Joint Commission standards apply to hospitals that store or issue tissue. This includes any areas outside of the clinical laboratory that store or issue tissue; for example, surgery and outpatient centers or tissue banks. They apply to human and nonhuman cellular-based transplantable and implantable products whether classified by the U.S. Food and Drug Administration (FDA) as a tissue or a medical device. Collagen and tissue products derived from plastics and polymers are not considered cellular-based products and are not evaluated under these standards.

Specific tissue transplant requirements apply to autologous tissue. This includes policies and procedures for identifying, tracking, storing, and handling autologous tissue, in addition to investigating tissue adverse events. Also, if the state in which an organization resides classifies something as tissue that falls outside the scope of Joint Commission definitions, the standards would apply.

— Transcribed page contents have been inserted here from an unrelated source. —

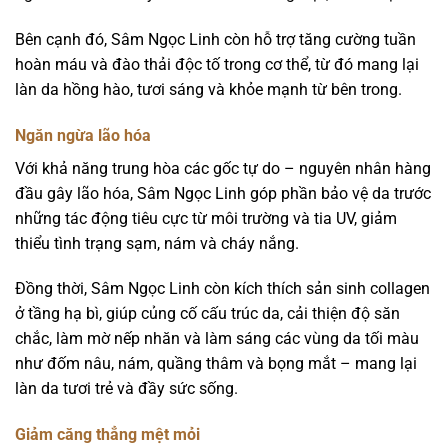
Bên cạnh đó, Sâm Ngọc Linh còn hỗ trợ tăng cường tuần
hoàn máu và đào thải độc tố trong cơ thể, từ đó mang lại
làn da hồng hào, tươi sáng và khỏe mạnh từ bên trong.
Ngăn ngừa lão hóa
Với khả năng trung hòa các gốc tự do – nguyên nhân hàng
đầu gây lão hóa, Sâm Ngọc Linh góp phần bảo vệ da trước
những tác động tiêu cực từ môi trường và tia UV, giảm
thiểu tình trạng sạm, nám và cháy nắng.
Đồng thời, Sâm Ngọc Linh còn kích thích sản sinh collagen
ở tầng hạ bì, giúp củng cố cấu trúc da, cải thiện độ săn
chắc, làm mờ nếp nhăn và làm sáng các vùng da tối màu
như đốm nâu, nám, quầng thâm và bọng mắt – mang lại
làn da tươi trẻ và đầy sức sống.
Giảm căng thẳng mệt mỏi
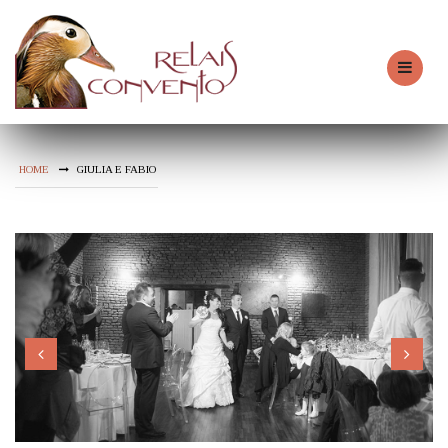
HOME
GIULIA E FABIO
Previous
Next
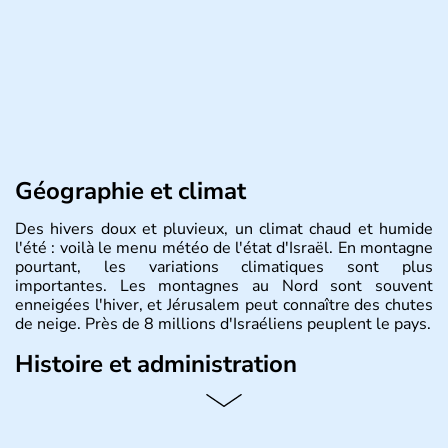
Géographie et climat
Des hivers doux et pluvieux, un climat chaud et humide
l'été : voilà le menu météo de l'état d'Israël. En montagne
pourtant, les variations climatiques sont plus
importantes. Les montagnes au Nord sont souvent
enneigées l'hiver, et Jérusalem peut connaître des chutes
de neige. Près de 8 millions d'Israéliens peuplent le pays.
Histoire et administration
L'Israël est un état de la partie est de la Méditerranée,
ayant proclamé son indépendance le 14 mai 1948. Israël
a décidé d'établir sa capitale à Jérusalem, mais Tel Aviv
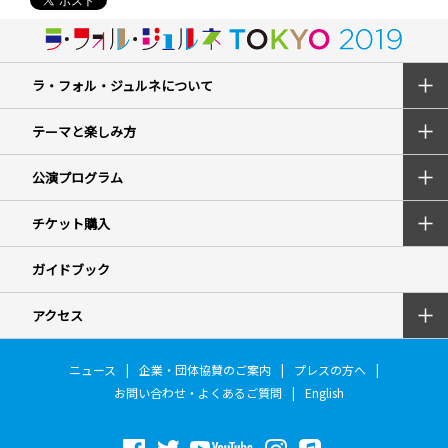
ラ・フォル・ジュルネについて
テーマと楽しみ方
公演プログラム
チケット購入
ガイドブック
アクセス
ニュース
企業・団体協賛のご案内
プレスの方へ
お問い合わせ・よくあるご質問
English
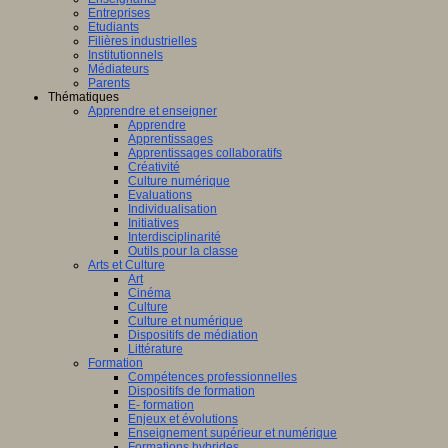
Entreprises
Etudiants
Filières industrielles
Institutionnels
Médiateurs
Parents
Thématiques
Apprendre et enseigner
Apprendre
Apprentissages
Apprentissages collaboratifs
Créativité
Culture numérique
Evaluations
Individualisation
Initiatives
Interdisciplinarité
Outils pour la classe
Arts et Culture
Art
Cinéma
Culture
Culture et numérique
Dispositifs de médiation
Littérature
Formation
Compétences professionnelles
Dispositifs de formation
E- formation
Enjeux et évolutions
Enseignement supérieur et numérique
Formations hybrides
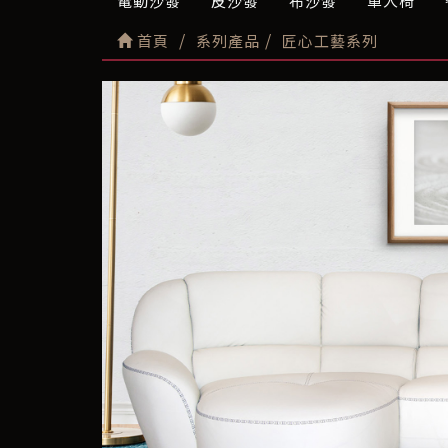
電動沙發
皮沙發
布沙發
單人椅
首頁
系列產品
匠心工藝系列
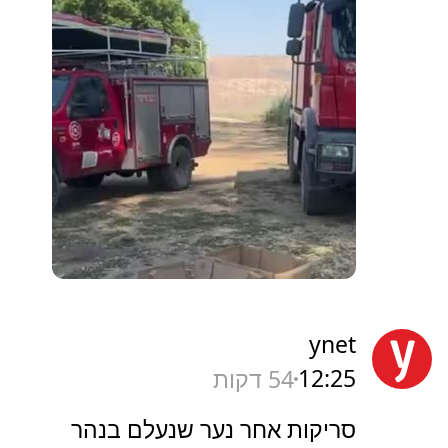
ynet
12:25
54 דקות
סריקות אחר נער שנעלם בנהר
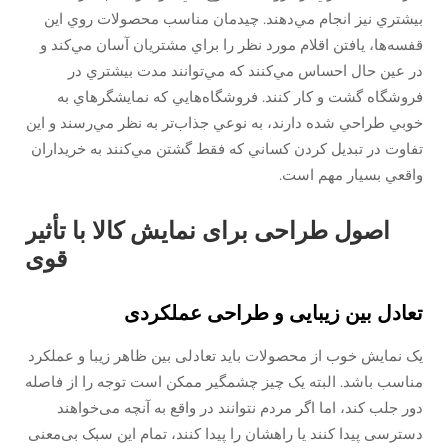
بيشتري نيز انجام مي‌دهند. چيدمان مناسب محصولات روي اين
قفسه‌ها، يافتن اقلام مورد نظر را براي مشتريان آسان مي‌كند و
در عين حال احساس مي‌كنند كه مي‌توانند مدت بيشتري در
فروشگاه گشت و كار كنند. فروشگاه‌هايي كه نمايشگرهاي به
خوبي طراحي شده دارند، به نوعي جذاب‌تر به نظر مي‌رسند و اين
تفاوت در تبديل كردن كساني كه فقط گشتن مي‌كنند به خريداران
واقعي بسيار مهم است.
اصول طراحی برای نمایش کالا با تأثیر
قوی
تعادل بین زیبایی و طراحی عملکردی
یک نمایش خوب از محصولات باید تعادلی بین ظاهر زیبا و عملکرد
مناسب باشد. البته یک چیز چشمگیر ممکن است توجه را از فاصله
دور جلب کند، اما اگر مردم نتوانند در واقع به آنچه می‌خواهند
دسترسی پیدا کنند یا راهشان را پیدا کنند، تمام این سبک بی‌معنی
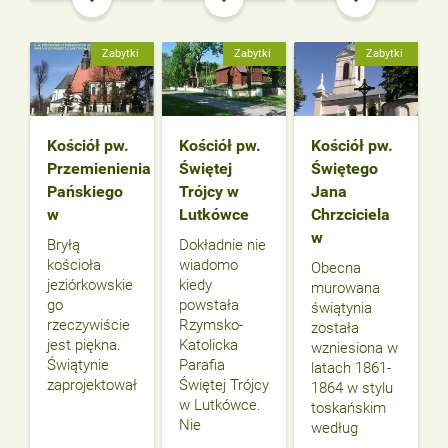
Zabytki
Zabytki
Zabytki
Kościół pw.
Kościół pw.
Kościół pw.
Przemienienia
Świętej
Świętego
Pańskiego
Trójcy w
Jana
w
Lutkówce
Chrzciciela
w
Bryłą
Dokładnie nie
kościoła
wiadomo
Obecna
jeziórkowskie
kiedy
murowana
go
powstała
świątynia
rzeczywiście
Rzymsko-
została
jest piękna.
Katolicka
wzniesiona w
Świątynie
Parafia
latach 1861-
zaprojektował
Świętej Trójcy
1864 w stylu
w Lutkówce.
toskańskim
Nie
według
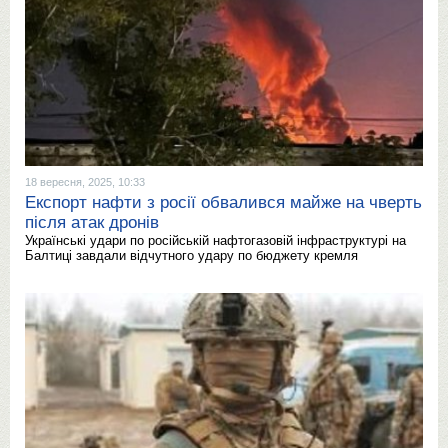
18 вересня, 2025, 10:33
Експорт нафти з росії обвалився майже на чверть
після атак дронів
Українські удари по російській нафтогазовій інфраструктурі на
Балтиці завдали відчутного удару по бюджету кремля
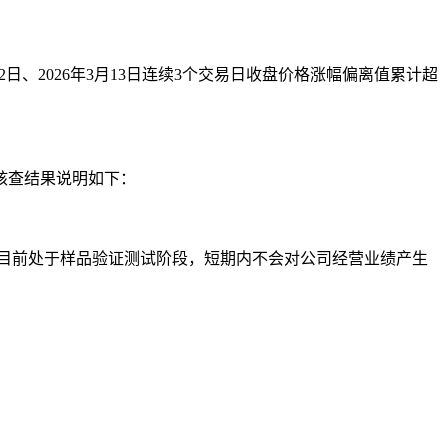
12日、2026年3月13日连续3个交易日收盘价格涨幅偏离值累计超
核查结果说明如下：
应用，目前处于样品验证测试阶段，短期内不会对公司经营业绩产生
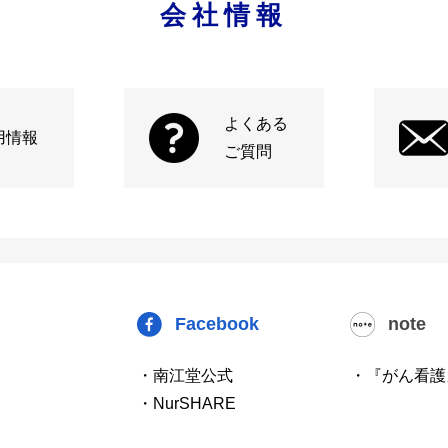
会社情報
よくある
用情報
ご質問
Facebook
note
・南江堂公式
・『がん看護
・NurSHARE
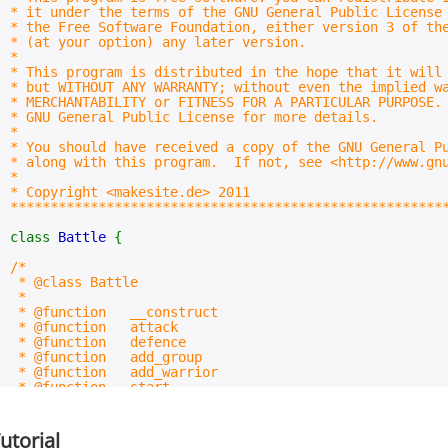
* it under the terms of the GNU General Public License
* the Free Software Foundation, either version 3 of 
* (at your option) any later 
* 
* This program is distributed in the hope that it w
* but WITHOUT ANY WARRANTY; without even the impl
* MERCHANTABILITY or FITNESS FOR A PARTICULAR PU
* GNU General Public License for mor
* 
* You should have received a copy of the GNU General
* along with this program. If not, see <http://www.gnu
* 
* Copyright <makesite.de
******************************************************
class
Battle
{
/*
* @class Battle
*
* @function __construct
* @function attack
* @function defence
* @function add_group
* @function add_warrior
* @function start
* @function duel
* @function deathmatch
* @function team_deathmatch
utorial
* @function debug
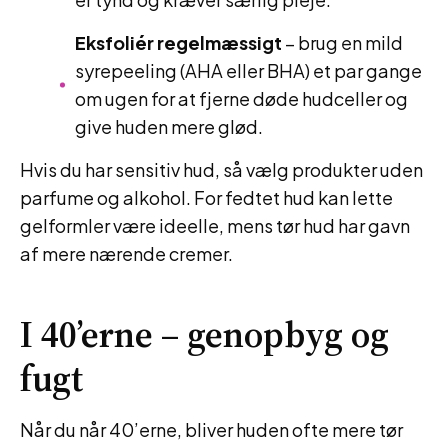
Eksfoliér regelmæssigt
– brug en mild
syrepeeling (AHA eller BHA) et par gange
om ugen for at fjerne døde hudceller og
give huden mere glød.
Hvis du har sensitiv hud, så vælg produkter uden
parfume og alkohol. For fedtet hud kan lette
gelformler være ideelle, mens tør hud har gavn
af mere nærende cremer.
I 40’erne – genopbyg og
fugt
Når du når 40’erne, bliver huden ofte mere tør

Examples of Tissue and Cell Products

The organization uses standardized procedures to acquire, receive, store, and issue tissues.

  • Amnion/Amniotic Membrane
  • Arteries
  • Autologous Cells
  • Autologous Tissue
  • Bone
  • Bone Marrow
  • Bone Paste
  • Bone Powder
  • Bone Putty
  • Cancellous Chips
  • Cardiac (Heart) Valves (aortic, pulmonary)
  • Cartilage
  • Chondrocytes
  • Cornea
  • Demineralized Bone Matrix
  • Dendritic Cells
  • Dermal Matrix
  • Dermis
  • Dura Mater
  • Embryo
  • Fascia/Fascia Lata
  • Hematopoietic Stem Cells
  • Leukocytes
  • Ligaments
  • Limbal Graft
  • Limbal Stem Cells
  • Lymphocytes
  • Marrow
  • Membrane
  • Meniscus
  • Nerves
  • Non-valved Conduits
  • Oocyte/Ovarian Cells
  • Ovarian Tissue
  • Parathyroid
  • Pancreatic Islet Cells
  • Pericardium
  • Peripheral Blood Stem Cells
  • Progenitor Cells
  • Sclera
  • Semen, Sperm
  • Skin
  • Somatic Cells
  • Tendons
  • Testicular Tissue
  • Therapeutic Cells (T-Cell Pheresis) / T-Cells
  • Tissue (also Synthetic Tissue)
  • Trachea
  • Umbilical Cord Blood Stem Cells
  • Vascular Graft
  • Veins (Saphenous, Femoral, Iliac)
  • Other Cellular- and tissue-based transplant or implant products whether classified by the U.S. Food and Drug Administration as a tissue or a medical device.
  • Other tissues that are classified as tissues by state law and regulation.